例年通りに果歩ちゃんが泣き、由里子さんがはっちゃけた忘年会から数日が経ち、セルドォルも店内がクリスマス一色に。ミニツリーやオーナメントを求めて立ち寄ってくれるお客さんも日増しに増えて来た。

「牧野君、荷受けお願い!」

「織江さぁん、紫宝堂さんからお電話です~」

 シフト制で毎日誰か一人が休みになるから、通常3人でお店を回すことになる。時には接客や取引先との遣り取りでドタバタしてしまって、お昼休憩が3時過ぎなんて事にも。
 そんな疲れも心地良いぐらい、日々は平穏だし満たされている。

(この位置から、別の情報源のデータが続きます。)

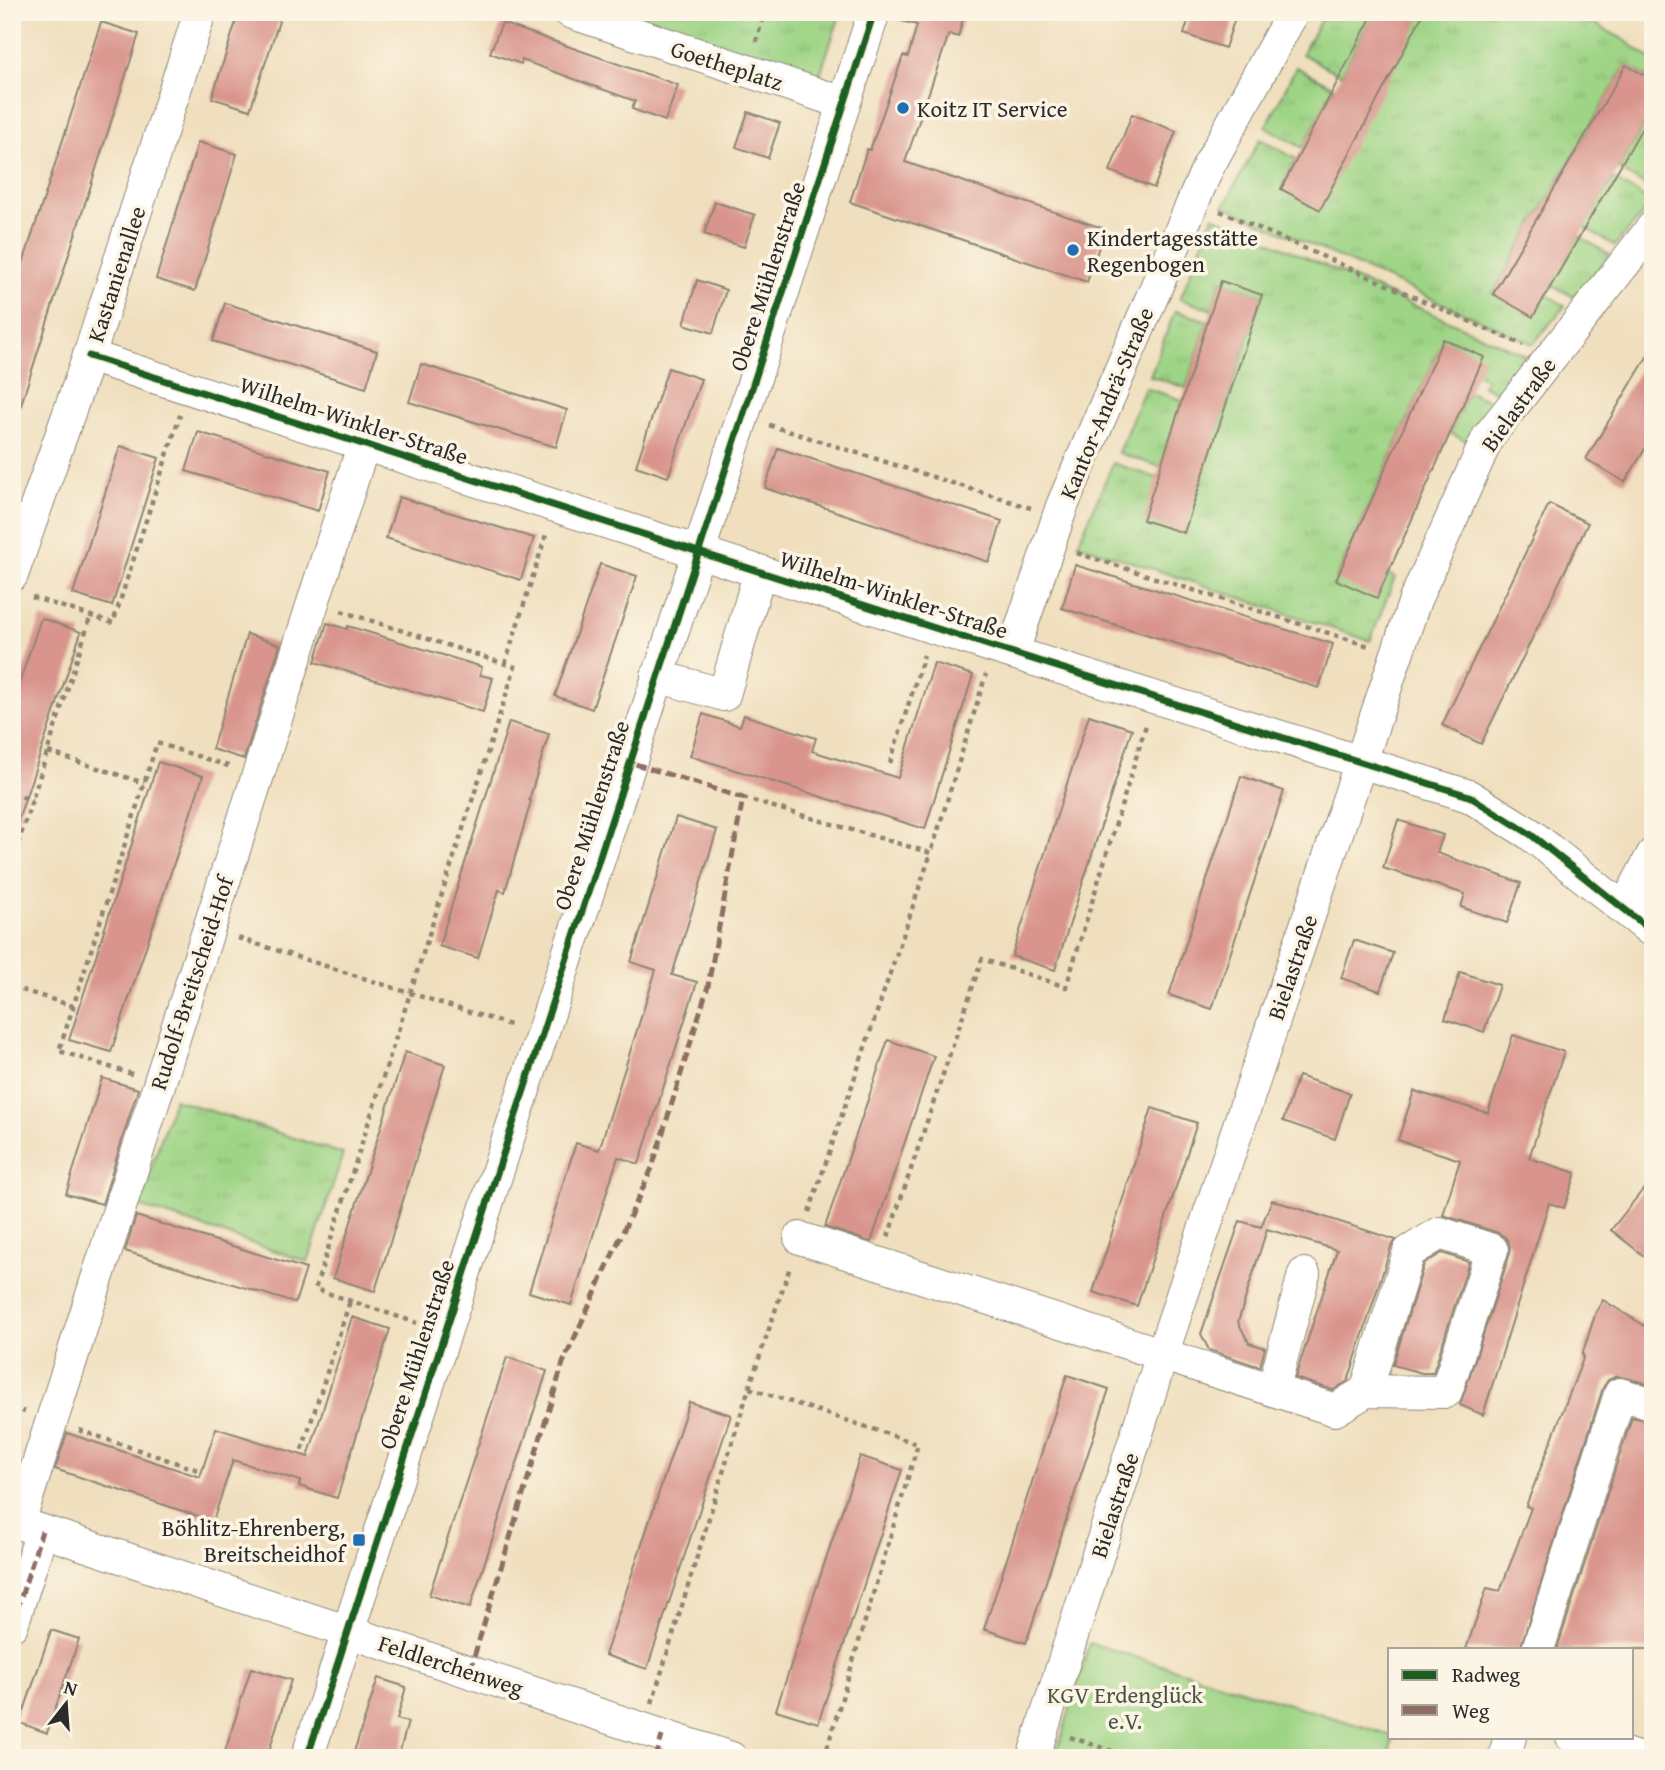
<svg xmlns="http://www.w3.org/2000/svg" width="1665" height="1770" font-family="'Gentium Book Plus',serif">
  <defs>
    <pattern id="grass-tufts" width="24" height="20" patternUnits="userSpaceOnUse" patternTransform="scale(1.75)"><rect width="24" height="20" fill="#9ed485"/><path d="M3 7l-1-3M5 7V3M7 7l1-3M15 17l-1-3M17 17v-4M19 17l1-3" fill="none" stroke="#88b673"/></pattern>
  </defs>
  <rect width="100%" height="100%" fill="#fcf5e5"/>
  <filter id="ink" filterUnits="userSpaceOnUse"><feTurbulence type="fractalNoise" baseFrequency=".0143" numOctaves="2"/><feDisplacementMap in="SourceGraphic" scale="14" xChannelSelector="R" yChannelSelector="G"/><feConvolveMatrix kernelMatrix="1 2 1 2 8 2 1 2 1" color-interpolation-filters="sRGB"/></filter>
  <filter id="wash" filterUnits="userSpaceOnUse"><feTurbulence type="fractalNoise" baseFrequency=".00686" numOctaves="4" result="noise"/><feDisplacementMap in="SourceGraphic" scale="28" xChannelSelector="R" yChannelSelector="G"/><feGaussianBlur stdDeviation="1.57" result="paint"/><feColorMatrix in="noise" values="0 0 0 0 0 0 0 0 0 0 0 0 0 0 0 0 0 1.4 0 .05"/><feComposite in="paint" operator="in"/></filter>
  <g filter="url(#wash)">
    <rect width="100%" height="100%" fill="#f0dfbe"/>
    <g fill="url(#grass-tufts)" stroke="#648058" stroke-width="2">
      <polygon points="595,12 841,12 815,89"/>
      <polygon points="1325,12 1374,12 1341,75 1302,54"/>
      <polygon points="1424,12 1573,12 1623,39 1653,61 1653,80 1626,65 1493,293 1546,294 1565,306 1533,344 1224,206 1260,139 1296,159 1281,189"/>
      <polygon points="1296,67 1334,87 1303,148 1266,127"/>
      <polygon points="1646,122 1653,126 1653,190 1618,169"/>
      <polygon points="1613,179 1652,203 1615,246 1584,227"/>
      <polygon points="1213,216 1525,355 1499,393 1483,386 1486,379 1477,373 1443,340 1336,579 1387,574 1395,577 1370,641 1078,544 1113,463 1157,478 1184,532 1262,295 1221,281 1212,310 1180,299"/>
      <polygon points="1579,236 1610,255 1574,297 1551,285"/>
      <polygon points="1175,311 1208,321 1186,388 1150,376"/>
      <polygon points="1145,388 1182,400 1161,467 1118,453"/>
      <polygon points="1468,392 1492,402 1466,441 1450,433"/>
      <polygon points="174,1099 343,1154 308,1262 139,1206"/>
    </g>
    <polygon fill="#9ed485" stroke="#648058" stroke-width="2" points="1090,1643 1390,1735 1393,1737 1388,1758 1055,1758"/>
    <g id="blocks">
      <g fill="#d9958d">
        <polygon points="239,12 282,12 250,110 212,98"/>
        <polygon points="896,12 965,12 958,37 949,34 905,162 1105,229 1087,282 850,202 867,149 870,150 903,56 908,57 917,25 895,19"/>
        <polygon points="1191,12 1237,12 1225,48 1184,34"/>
        <polygon points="1374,12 1424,12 1320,210 1281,189"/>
        <polygon points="101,22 139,34 18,414 12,413 12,297"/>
        <polygon points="502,23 678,85 665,121 632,109 635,101 522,60 521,64 490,53"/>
        <polygon points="1626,65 1653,80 1653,109 1533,317 1493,294"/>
        <polygon points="748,112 780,123 768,158 736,147"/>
        <polygon points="1132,114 1176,131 1154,188 1110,171"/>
        <polygon points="198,142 237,154 195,291 156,279"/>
        <polygon points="715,202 755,215 744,247 704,234"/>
        <polygon points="697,280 726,290 713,333 684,324"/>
        <polygon points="1221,281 1262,295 1184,533 1143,520"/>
        <polygon points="225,303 377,351 366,388 213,341"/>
        <polygon points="1443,339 1484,357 1377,598 1336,580"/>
        <polygon points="1653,347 1653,436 1625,482 1586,459"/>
        <polygon points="421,364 567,410 556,447 409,402"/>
        <polygon points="668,368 701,379 668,477 636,466"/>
        <polygon points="198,432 330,471 318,511 186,471"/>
        <polygon points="120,446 159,458 112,606 73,594"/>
        <polygon points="778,448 1002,521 989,562 765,488"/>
        <polygon points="399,497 534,538 521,580 386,538"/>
        <polygon points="1549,504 1588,523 1481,744 1442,725"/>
        <polygon points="600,564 637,576 592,709 555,696"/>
        <polygon points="1075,565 1333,644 1319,688 1062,608"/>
        <polygon points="41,618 81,632 17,823 12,823 12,705"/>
        <polygon points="327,623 347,629 348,626 482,667 480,675 493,678 483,712 315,662"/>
        <polygon points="247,634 280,645 244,759 212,749"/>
        <polygon points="934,663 973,675 925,829 690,756 703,714 740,726 744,715 816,738 812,751 898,778"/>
        <polygon points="1089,715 1132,729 1055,970 1012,956"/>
        <polygon points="509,722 549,734 529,800 531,801 505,892 499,890 478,958 439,946"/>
        <polygon points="158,762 203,776 111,1052 69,1040"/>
        <polygon points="1241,776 1284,791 1212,1009 1169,995"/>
        <polygon points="676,817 717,830 672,975 697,982 639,1164 618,1157 571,1305 529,1292 576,1143 599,1150 656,970 631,962"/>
        <polygon points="1398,820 1443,835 1437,853 1521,883 1507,923 1461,907 1465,894 1383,868"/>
        <polygon points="1354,940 1393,953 1380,991 1341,978"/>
        <polygon points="1460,972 1499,985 1484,1032 1445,1019"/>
        <polygon points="1513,1035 1564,1052 1529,1158 1576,1173 1564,1208 1549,1203 1483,1415 1460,1405 1509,1256 1510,1246 1505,1237 1498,1233 1443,1215 1460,1160 1398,1140 1414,1091 1488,1113"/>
        <polygon points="888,1040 934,1056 871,1242 825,1227"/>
        <polygon points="405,1052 445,1065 375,1291 333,1278"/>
        <polygon points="1298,1076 1350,1093 1335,1139 1283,1121"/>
        <polygon points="102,1078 138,1089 102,1204 66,1194"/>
        <polygon points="1152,1108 1197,1123 1137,1306 1093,1292"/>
        <polygon points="1653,1177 1653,1263 1611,1230"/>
        <polygon points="1272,1200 1396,1240 1391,1247 1348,1381 1333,1390 1295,1378 1337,1250 1267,1229 1238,1322 1249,1343 1265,1348 1260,1367 1209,1350 1201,1334 1240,1221 1261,1227"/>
        <polygon points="136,1216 306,1269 295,1303 125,1251"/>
        <polygon points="1442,1253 1469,1262 1433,1373 1422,1373 1393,1365 1424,1264"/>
        <polygon points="1603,1300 1653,1331 1653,1385 1617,1376 1608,1380 1603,1388 1520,1649 1466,1649 1487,1588 1500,1591 1531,1508 1526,1506 1584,1356 1582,1355 1596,1312"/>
        <polygon points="352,1317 390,1329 337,1498 299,1486 300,1481 233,1460 213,1521 55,1469 67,1433 200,1477 216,1428 308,1457"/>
        <polygon points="507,1357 547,1371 470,1608 429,1595"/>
        <polygon points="1067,1375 1109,1389 1026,1643 984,1629"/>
        <polygon points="689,1402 731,1415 647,1669 605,1655"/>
        <polygon points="1632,1417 1653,1422 1653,1649 1557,1649"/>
        <polygon points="860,1456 902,1470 818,1723 776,1710"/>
        <polygon points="51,1630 79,1639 47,1733 20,1723"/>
        <polygon points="251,1668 291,1680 277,1725 267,1758 223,1758"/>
        <polygon points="378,1678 406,1687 397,1719 408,1722 398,1758 352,1758"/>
      </g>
    </g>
  </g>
  <g filter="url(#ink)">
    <use href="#blocks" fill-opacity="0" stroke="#8e8574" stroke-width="2"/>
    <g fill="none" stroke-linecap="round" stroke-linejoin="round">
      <defs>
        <g id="minor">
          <polyline points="570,12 844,103"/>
          <polyline points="89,356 994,647 1469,796 1530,834 1653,932"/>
          <polyline points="12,575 89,356 200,12"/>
          <polyline points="1013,652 1062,506 1208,167 1293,12"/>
          <polyline points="657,676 724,695 760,571"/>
          <polyline points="1624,909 1653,854"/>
          <polyline points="800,1238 1335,1410 1366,1391 1409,1252 1440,1233 1492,1250 1446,1392 1366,1391"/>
          <polyline points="1273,1390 1304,1274"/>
          <polyline points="12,1521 731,1758"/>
          <polyline points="19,1523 364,443"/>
          <polyline points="12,1625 42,1531"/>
          <polyline points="1538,1649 1620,1394 1653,1404"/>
          <polyline points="1572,1737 1637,1758"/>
          <polyline points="307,1758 874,12"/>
          <polyline points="1033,1758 1162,1355 1415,600 1488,437 1653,227"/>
          <polyline points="1504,1758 1510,1737"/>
        </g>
      </defs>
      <use href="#minor" stroke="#8e8574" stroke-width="34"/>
      <g stroke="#8e8574" stroke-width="4.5" stroke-dasharray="5 5" stroke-linecap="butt">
        <polyline points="756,42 762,21 759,12"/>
        <polyline points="1220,211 1523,345"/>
        <polyline points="769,425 1031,508"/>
        <polyline points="1077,553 1369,646"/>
        <polyline points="32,597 113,623 180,415"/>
        <polyline points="341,611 515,667 315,1289 417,1323"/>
        <polyline points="505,664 546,535"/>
        <polyline points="48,752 144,783"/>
        <polyline points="890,763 924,655"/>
        <polyline points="12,793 32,800"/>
        <polyline points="743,798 931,853 986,674"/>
        <polyline points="12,863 91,615"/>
        <polyline points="238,938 513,1026"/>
        <polyline points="12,987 73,1006"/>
        <polyline points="132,1074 59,1051 157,743 231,767"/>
        <polyline points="809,1212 931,853"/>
        <polyline points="888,1237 982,959 1066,987 1146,725"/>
        <polyline points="749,1388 790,1267"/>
        <polyline points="12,1408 25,1412"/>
        <polyline points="79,1430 198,1470"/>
        <polyline points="302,1450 350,1301"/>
        <polyline points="652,1703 749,1388 918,1444 824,1758"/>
        <polyline points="1070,1737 1133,1758"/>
      </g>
      <use href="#minor" stroke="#fff" stroke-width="32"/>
      <g stroke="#8d6e63" stroke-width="5" stroke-dasharray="10 5" stroke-linecap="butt">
        <polyline points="12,1625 42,1531"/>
        <polyline points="470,1670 563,1363 652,1168 708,986 743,798 629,762"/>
        <polyline points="656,1758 662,1736"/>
      </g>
      <defs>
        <g id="cycleway">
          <polyline points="89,356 994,647 1469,796 1530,834 1653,932"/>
          <polyline points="307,1758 874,12"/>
        </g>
      </defs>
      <use href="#cycleway" stroke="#fcf5e5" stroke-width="11"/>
      <use href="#cycleway" stroke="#1b5e20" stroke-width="7"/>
    </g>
  </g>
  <g fill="#1f6fb2" stroke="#fcf5e5" stroke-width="2.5">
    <circle cx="903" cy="108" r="7"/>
    <circle cx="1073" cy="250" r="7"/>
    <rect x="352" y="1533" width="14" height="14" rx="3.5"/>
  </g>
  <g text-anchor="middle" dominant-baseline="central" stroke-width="7" stroke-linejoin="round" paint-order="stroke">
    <g font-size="23" fill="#2b2b2b" stroke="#fcf5e5">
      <text transform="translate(727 65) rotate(18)">Goetheplatz</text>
      <text transform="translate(116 274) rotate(-72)">Kastanienallee</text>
      <text transform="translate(767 276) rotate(-72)">Obere Mühlenstraße</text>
      <text transform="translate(1106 403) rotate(-67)">Kantor-Andrä-Straße</text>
      <text transform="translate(1518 404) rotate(-54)">Bielastraße</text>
      <text transform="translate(354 420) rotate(18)">Wilhelm-Winkler-Straße</text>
      <text transform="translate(894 594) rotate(18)">Wilhelm-Winkler-Straße</text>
      <text transform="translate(591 815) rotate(-72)">Obere Mühlenstraße</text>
      <text transform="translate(1292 967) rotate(-71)">Bielastraße</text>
      <text transform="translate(191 983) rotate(-72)">Rudolf-Breitscheid-Hof</text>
      <text transform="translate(416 1354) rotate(-72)">Obere Mühlenstraße</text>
      <text transform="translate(1114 1505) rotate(-72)">Bielastraße</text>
      <text transform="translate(451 1665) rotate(18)">Feldlerchenweg</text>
    </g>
    <g font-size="23" fill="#2b2b2b" stroke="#fcf5e5" text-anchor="start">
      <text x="917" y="108">Koitz IT Service</text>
      <text x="1087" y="237">Kindertagesstätte<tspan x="1087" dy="26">Regenbogen</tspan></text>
      <text x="345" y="1527" text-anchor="end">Böhlitz-Ehrenberg,<tspan x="345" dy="26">Breitscheidhof</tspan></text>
    </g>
    <g font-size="23" fill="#485542" stroke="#fcf5e5">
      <text x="1125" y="1694">KGV Erdenglück<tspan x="1125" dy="26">e.V.</tspan></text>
    </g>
  </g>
  <rect width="1665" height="1770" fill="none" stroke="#fcf5e5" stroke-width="42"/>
  <rect x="1388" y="1648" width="245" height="91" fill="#fcf5e5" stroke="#a8a49b" stroke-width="2"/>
  <rect x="1402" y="1670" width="35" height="10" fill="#1b5e20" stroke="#a8a49b" stroke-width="2"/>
  <text x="1452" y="1682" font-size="21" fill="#2b2b2b">Radweg</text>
  <rect x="1402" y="1705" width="35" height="10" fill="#8d6e63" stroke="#a8a49b" stroke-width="2"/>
  <text x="1452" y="1718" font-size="21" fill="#2b2b2b">Weg</text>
  <g transform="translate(66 1704) rotate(17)" stroke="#fcf5e5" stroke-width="5" paint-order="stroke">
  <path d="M0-5L12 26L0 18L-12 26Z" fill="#2b2b2b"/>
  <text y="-10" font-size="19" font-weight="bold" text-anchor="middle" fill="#2b2b2b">N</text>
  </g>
</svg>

皆んなとても好い子達ばかりでオーナーも素敵なひとで。

『でも家に帰って独りって寂しくないですかぁ?』

 果歩ちゃんは、彼氏を作れと事あるごとにわたしをせっつく。

 専門学校時代にちょっと付き合った人も居たけれど、長くは続かなかった。
 “織江だって本当はオレのこと好きじゃないんだろ?”
 電話もラインもいつも自分からばかりで、それが不安だったと彼は他のひとを好きになった言い訳を残して去って行った。
 わたしは彼が好きだった、片時も離れていたくなかった位に。ただ。重たいと嫌われたくない一心で電話もラインも我慢した。彼との距離をどう計ったらいいのか・・・分からなかったのだ。

 今は独りの時間を、自分のペースで気ままに過ごすのが一番の贅沢に思えてしまうから。何かを焦るつもりは素直に無かった。
 取り敢えずはこのクリスマスセールを乗り切ること。
 サンドウィッチとおにぎりを手早くお腹に収め、わたしはバックヤードを後にした。